You see, the Government of Canada as a whole does not know where you all are right now, or who you live with, or where you bank, and it certainly does not know whether you have stopped working and need money, unless you say so. Even the various bits of official information about you (your Social Insurance Number, birth or immigration registration, banking information, tax information) are not all in some easy to access super-database.

Why not? Because the last few times that governments have tried to build a super-database people got scared and angry and called it “big-brother”. More recently, when Statistics Canada (an arm’s length agency that is hermetically sealed off from any role in taxing you or paying you benefits) asked to see anonymized information on bank accounts, people got scared and angry and called it a violation of privacy. At the time, those concerns seemed understandable because those were normal times.

Even in those normal times, setting up new programs, with websites and 1–800 numbers and plans to handle questions takes a lot of time.

So here we are folks. We have the pipelines (old and creaky as they are) to move money that we have. We have benefits that can be stacked one on top of the other so people who need more help can get more from different touch- points.

We have the government information management and information technology systems that we have (old and creaky as they are) to handle sensitive citizen information and dispatch calls to 1–800 numbers made by members of the public that need help. There has been no public or political will to see government spend money on itself to modernize the back-end systems that make government programs go.
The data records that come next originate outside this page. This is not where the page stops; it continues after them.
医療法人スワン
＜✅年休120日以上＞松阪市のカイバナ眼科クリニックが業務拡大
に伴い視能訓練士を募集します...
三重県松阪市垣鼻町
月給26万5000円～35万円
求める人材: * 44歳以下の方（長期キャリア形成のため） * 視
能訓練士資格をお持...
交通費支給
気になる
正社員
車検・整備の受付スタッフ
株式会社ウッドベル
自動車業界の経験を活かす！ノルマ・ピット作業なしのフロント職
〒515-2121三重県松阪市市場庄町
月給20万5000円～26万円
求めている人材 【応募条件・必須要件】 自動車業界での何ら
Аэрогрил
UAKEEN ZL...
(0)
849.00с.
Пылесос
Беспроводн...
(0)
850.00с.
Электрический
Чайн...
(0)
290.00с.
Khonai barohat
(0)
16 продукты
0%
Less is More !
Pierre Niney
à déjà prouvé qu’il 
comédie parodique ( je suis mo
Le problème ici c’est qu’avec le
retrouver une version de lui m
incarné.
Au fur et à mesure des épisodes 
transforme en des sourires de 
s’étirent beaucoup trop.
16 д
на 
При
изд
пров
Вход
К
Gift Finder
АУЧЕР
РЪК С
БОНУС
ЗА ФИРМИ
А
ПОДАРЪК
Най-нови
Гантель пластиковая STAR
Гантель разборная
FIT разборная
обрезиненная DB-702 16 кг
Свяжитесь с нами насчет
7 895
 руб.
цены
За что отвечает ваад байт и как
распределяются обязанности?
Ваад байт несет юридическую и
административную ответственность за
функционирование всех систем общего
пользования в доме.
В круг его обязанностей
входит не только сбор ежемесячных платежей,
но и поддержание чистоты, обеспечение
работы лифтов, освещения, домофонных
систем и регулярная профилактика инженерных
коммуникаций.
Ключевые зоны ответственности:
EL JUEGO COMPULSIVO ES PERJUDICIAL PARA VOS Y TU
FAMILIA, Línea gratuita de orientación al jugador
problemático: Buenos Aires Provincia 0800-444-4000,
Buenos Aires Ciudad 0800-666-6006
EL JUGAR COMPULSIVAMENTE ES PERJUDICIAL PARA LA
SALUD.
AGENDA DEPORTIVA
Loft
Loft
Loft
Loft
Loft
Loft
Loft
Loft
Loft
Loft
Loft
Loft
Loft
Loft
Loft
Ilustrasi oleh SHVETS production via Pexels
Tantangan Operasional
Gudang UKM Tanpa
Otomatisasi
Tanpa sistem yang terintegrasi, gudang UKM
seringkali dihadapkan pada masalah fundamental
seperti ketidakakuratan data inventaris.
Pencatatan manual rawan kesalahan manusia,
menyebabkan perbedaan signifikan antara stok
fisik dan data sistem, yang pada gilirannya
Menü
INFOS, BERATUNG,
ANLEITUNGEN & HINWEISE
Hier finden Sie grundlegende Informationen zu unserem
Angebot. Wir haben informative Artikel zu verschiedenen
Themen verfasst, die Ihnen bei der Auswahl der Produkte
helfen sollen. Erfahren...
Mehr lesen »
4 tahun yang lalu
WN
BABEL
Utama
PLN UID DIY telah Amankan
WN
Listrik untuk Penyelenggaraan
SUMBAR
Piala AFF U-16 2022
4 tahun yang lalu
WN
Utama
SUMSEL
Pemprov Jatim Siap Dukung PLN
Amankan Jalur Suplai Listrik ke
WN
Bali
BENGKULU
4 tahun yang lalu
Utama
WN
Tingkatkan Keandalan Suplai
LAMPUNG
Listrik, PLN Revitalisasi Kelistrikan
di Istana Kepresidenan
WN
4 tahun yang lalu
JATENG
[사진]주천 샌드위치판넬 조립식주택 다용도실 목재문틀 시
I dearly hope that will emerges once we get through this public health crisis. I also hope that, in the time that comes next, we give real thought to moving away from programs that need applications and that we find a new balance to reconcile privacy and efficiency. There will be a time to rebuild our systems for a better future. We’re not there yet.

Now go wash your hands. Stay at home. Stay well.

Jennifer Robson is an Associate Professor of Political Management at Carleton University.